**Texto seleccionado**:

Y… A Artur Mas le creció la nariz.

CÉSAR ALCALÁ

Finalmente hemos tenido fumata blanca. Desde hace muchos meses se sabe y se ha escrito que el culpable de la situación actual de Cataluña la tiene Artur Mas. Su pensamiento mesiánico lo llevó a convocar unas elecciones pensando que el electorado, como ante el becerro de oro, se postraría a sus pies. No sólo le dieron la espalda, sino que se camufló dentro de una lista electoral y las CUP lo echaron de la presidencia de la Generalitat, sacando a la fugado Carles Puigdemont. Mas tuvo su propio desierto durante los ocho años que duró el Tripartito. Desde que ganó las primeras elecciones, en las que fue president, hasta su marcha y sustitución por Puigdemont, todo lo que podía ir mal pasó y lo bueno se convirtió en malo.

**Conjunto de datos**:
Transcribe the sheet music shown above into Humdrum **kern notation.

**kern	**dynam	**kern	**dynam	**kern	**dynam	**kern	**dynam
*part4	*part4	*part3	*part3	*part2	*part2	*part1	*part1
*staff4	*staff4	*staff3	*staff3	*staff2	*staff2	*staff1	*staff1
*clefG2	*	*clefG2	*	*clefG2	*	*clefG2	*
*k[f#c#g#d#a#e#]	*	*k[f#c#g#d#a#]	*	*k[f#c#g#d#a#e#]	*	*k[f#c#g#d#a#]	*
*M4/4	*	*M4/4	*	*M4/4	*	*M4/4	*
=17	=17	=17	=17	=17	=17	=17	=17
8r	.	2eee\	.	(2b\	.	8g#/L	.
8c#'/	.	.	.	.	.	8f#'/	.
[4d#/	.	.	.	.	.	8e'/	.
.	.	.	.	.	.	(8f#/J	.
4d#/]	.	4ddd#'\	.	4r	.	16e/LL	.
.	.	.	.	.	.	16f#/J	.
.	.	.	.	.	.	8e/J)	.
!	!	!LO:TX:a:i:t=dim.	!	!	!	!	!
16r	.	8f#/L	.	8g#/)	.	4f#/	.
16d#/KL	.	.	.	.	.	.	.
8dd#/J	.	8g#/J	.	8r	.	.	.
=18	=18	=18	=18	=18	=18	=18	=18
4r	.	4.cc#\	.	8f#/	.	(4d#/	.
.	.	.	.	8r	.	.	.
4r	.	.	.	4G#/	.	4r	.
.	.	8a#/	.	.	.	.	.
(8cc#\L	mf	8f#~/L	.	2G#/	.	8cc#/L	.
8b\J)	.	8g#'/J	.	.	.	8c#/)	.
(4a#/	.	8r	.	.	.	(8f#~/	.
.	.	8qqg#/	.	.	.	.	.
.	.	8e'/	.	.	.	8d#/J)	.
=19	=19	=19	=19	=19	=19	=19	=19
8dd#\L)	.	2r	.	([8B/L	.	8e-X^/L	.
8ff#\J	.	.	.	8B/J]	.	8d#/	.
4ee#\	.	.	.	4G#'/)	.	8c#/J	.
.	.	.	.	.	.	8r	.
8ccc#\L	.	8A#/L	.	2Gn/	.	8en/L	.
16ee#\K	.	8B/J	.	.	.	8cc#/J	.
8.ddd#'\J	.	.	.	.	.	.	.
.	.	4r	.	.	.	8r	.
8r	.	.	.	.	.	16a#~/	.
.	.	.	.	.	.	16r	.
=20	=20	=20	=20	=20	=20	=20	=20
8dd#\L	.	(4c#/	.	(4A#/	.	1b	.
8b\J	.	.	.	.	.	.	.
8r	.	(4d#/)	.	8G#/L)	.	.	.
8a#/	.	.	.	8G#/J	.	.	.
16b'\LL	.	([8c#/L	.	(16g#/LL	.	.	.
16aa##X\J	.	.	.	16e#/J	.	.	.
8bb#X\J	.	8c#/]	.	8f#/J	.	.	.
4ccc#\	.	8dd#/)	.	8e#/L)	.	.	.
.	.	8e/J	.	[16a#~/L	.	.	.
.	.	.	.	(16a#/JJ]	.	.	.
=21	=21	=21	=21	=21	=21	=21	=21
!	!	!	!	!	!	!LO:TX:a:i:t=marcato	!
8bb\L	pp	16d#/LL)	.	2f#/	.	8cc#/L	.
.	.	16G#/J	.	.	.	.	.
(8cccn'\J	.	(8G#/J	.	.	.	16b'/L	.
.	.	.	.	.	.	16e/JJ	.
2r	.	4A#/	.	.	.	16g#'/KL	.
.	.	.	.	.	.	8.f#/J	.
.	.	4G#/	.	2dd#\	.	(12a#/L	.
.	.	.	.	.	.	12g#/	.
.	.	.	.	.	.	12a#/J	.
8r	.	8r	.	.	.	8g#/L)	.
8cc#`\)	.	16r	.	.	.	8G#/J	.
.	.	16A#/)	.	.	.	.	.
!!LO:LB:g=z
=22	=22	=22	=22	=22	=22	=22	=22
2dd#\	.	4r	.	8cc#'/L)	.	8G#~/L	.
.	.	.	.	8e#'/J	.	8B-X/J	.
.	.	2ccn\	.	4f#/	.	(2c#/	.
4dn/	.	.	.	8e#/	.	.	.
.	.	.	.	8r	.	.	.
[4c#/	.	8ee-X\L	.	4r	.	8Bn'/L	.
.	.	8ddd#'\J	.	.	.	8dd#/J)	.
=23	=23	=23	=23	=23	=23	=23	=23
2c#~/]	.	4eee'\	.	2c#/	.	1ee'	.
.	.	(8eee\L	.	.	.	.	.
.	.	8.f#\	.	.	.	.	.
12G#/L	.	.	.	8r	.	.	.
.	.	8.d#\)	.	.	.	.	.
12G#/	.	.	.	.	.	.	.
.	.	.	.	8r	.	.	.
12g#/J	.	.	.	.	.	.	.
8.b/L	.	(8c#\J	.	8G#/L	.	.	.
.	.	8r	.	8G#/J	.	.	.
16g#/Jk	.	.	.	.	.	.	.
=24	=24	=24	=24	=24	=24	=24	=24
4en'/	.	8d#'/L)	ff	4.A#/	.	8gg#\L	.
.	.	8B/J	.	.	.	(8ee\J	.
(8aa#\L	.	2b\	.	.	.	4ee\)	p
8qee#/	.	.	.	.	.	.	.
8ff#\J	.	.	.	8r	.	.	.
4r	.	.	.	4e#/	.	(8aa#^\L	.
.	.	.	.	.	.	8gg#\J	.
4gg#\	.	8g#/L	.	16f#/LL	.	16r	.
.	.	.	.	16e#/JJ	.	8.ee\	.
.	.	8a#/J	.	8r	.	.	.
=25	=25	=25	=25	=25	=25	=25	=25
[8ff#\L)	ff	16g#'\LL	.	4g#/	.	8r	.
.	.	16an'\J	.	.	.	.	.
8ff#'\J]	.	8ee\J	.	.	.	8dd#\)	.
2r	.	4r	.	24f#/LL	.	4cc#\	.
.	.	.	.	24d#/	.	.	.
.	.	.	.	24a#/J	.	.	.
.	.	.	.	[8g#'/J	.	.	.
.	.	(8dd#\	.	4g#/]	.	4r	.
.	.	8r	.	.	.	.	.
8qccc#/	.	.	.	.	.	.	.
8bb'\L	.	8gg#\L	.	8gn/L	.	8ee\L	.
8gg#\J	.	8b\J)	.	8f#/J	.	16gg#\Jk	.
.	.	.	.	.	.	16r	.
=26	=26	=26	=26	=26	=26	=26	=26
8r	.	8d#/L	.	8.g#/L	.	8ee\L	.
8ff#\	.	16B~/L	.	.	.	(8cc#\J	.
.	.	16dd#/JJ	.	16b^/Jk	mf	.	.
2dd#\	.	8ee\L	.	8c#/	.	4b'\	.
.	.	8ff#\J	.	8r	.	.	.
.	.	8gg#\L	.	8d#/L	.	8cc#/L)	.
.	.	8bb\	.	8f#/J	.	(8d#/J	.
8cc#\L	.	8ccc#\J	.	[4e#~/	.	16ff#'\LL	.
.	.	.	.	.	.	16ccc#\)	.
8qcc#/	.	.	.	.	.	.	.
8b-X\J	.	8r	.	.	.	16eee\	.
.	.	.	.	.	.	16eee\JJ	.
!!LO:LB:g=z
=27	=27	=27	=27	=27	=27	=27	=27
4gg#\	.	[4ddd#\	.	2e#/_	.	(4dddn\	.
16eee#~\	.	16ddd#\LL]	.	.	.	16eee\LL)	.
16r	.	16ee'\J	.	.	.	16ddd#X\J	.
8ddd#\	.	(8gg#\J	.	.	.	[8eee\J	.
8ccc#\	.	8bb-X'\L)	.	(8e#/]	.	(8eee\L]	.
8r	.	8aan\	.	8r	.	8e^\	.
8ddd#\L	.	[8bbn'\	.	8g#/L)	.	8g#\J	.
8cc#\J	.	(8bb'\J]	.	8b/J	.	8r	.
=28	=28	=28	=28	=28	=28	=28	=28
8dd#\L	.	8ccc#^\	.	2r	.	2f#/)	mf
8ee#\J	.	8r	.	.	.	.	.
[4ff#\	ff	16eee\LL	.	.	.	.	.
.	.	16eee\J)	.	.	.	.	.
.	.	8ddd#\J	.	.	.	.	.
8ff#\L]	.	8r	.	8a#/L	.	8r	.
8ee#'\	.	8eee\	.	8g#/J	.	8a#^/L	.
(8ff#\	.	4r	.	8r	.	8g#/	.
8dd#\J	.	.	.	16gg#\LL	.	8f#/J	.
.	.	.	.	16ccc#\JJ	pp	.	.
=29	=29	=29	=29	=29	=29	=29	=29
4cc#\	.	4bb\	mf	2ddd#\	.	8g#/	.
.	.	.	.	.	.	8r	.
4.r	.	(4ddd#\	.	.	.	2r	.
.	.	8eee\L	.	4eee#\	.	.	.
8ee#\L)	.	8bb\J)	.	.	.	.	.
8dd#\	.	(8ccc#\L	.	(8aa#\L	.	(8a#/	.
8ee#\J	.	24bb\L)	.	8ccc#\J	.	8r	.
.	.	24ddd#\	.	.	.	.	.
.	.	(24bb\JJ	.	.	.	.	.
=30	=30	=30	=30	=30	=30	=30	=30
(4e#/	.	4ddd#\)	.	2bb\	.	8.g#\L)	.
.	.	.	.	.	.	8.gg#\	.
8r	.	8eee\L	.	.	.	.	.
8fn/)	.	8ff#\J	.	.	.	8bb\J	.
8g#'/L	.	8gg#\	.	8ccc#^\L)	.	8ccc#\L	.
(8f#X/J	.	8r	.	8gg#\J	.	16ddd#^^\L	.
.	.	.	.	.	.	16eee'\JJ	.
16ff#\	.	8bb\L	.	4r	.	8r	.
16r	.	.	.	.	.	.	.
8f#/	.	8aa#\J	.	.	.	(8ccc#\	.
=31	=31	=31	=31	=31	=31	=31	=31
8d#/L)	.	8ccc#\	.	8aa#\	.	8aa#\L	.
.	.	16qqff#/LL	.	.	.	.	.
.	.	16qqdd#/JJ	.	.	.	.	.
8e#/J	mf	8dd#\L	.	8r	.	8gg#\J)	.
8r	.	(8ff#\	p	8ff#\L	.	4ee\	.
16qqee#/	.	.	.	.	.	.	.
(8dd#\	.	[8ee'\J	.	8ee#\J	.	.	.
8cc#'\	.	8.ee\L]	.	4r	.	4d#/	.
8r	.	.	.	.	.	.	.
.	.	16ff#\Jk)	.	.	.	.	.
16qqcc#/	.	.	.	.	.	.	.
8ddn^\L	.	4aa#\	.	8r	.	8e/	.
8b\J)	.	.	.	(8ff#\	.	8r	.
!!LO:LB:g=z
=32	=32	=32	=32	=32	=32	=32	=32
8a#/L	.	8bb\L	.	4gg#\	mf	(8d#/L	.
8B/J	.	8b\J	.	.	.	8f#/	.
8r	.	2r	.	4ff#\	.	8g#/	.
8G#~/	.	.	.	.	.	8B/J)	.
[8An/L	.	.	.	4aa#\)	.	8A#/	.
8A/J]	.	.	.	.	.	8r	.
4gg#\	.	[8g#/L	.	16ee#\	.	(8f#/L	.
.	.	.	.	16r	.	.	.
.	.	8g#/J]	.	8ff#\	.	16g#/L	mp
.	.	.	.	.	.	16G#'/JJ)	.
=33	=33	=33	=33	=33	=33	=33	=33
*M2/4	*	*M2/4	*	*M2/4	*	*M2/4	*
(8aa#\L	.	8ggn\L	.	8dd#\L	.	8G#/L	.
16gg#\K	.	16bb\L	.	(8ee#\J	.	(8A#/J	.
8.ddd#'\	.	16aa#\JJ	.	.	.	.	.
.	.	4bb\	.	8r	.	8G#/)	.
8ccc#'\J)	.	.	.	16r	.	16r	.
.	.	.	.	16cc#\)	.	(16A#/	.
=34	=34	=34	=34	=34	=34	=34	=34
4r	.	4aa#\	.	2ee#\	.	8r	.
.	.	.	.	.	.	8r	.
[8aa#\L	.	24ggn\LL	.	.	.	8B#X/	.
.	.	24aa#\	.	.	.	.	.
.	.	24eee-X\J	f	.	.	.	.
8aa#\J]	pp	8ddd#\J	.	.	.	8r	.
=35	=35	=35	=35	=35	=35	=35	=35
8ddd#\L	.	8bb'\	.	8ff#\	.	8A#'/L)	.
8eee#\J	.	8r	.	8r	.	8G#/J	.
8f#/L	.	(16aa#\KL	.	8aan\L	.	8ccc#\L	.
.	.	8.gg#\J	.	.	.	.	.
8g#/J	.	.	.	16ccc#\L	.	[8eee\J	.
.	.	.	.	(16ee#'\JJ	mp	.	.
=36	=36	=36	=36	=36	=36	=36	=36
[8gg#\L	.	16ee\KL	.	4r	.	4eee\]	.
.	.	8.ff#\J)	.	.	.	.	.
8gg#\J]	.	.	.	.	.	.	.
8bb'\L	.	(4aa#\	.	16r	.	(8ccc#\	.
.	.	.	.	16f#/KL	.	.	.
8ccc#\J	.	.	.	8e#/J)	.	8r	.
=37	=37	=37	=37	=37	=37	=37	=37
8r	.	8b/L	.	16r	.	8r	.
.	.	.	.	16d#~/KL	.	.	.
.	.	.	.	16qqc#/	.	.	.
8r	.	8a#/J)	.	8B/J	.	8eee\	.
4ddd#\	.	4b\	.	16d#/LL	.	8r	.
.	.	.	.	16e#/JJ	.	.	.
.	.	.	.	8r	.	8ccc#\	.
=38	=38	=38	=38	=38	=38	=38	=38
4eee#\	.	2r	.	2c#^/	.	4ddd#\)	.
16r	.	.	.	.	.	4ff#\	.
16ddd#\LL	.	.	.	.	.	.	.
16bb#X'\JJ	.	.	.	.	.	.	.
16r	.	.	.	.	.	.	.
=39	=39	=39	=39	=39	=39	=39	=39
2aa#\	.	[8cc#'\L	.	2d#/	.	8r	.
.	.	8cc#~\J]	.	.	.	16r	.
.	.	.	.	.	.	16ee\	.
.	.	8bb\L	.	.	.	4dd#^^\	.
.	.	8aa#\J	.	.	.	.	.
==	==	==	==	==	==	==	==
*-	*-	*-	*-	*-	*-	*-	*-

**Tareas**:
(1) Reescribe de forma más breve el párrafo del texto seleccionado que empieza por «Finalmente hemos tenido fumata blanca» y conserva sus hechos principales.
(2) Devuelve sin cambios el fragmento del texto seleccionado que va desde "Finalmente hemos tenido" hasta "convirtió en malo.", ambos incluidos.

**Respuestas**:
(1) Desde hace meses se sabe que Artur Mas es el culpable de la situación actual de Cataluña. Por su pensamiento mesiánico convocó elecciones creyendo que el electorado se postraría a sus pies, pero este le dio la espalda. Después se camufló en una lista electoral y las CUP lo echaron de la presidencia de la Generalitat, con lo que llegó Carles Puigdemont. Mas vivió su propio desierto durante los ocho años del Tripartito. Desde sus primeras elecciones ganadas hasta su sustitución por Puigdemont, todo lo que podía ir mal salió mal y lo bueno se volvió malo.

(2)
Finalmente hemos tenido fumata blanca. Desde hace muchos meses se sabe y se ha escrito que el culpable de la situación actual de Cataluña la tiene Artur Mas. Su pensamiento mesiánico lo llevó a convocar unas elecciones pensando que el electorado, como ante el becerro de oro, se postraría a sus pies. No sólo le dieron la espalda, sino que se camufló dentro de una lista electoral y las CUP lo echaron de la presidencia de la Generalitat, sacando a la fugado Carles Puigdemont. Mas tuvo su propio desierto durante los ocho años que duró el Tripartito. Desde que ganó las primeras elecciones, en las que fue president, hasta su marcha y sustitución por Puigdemont, todo lo que podía ir mal pasó y lo bueno se convirtió en malo.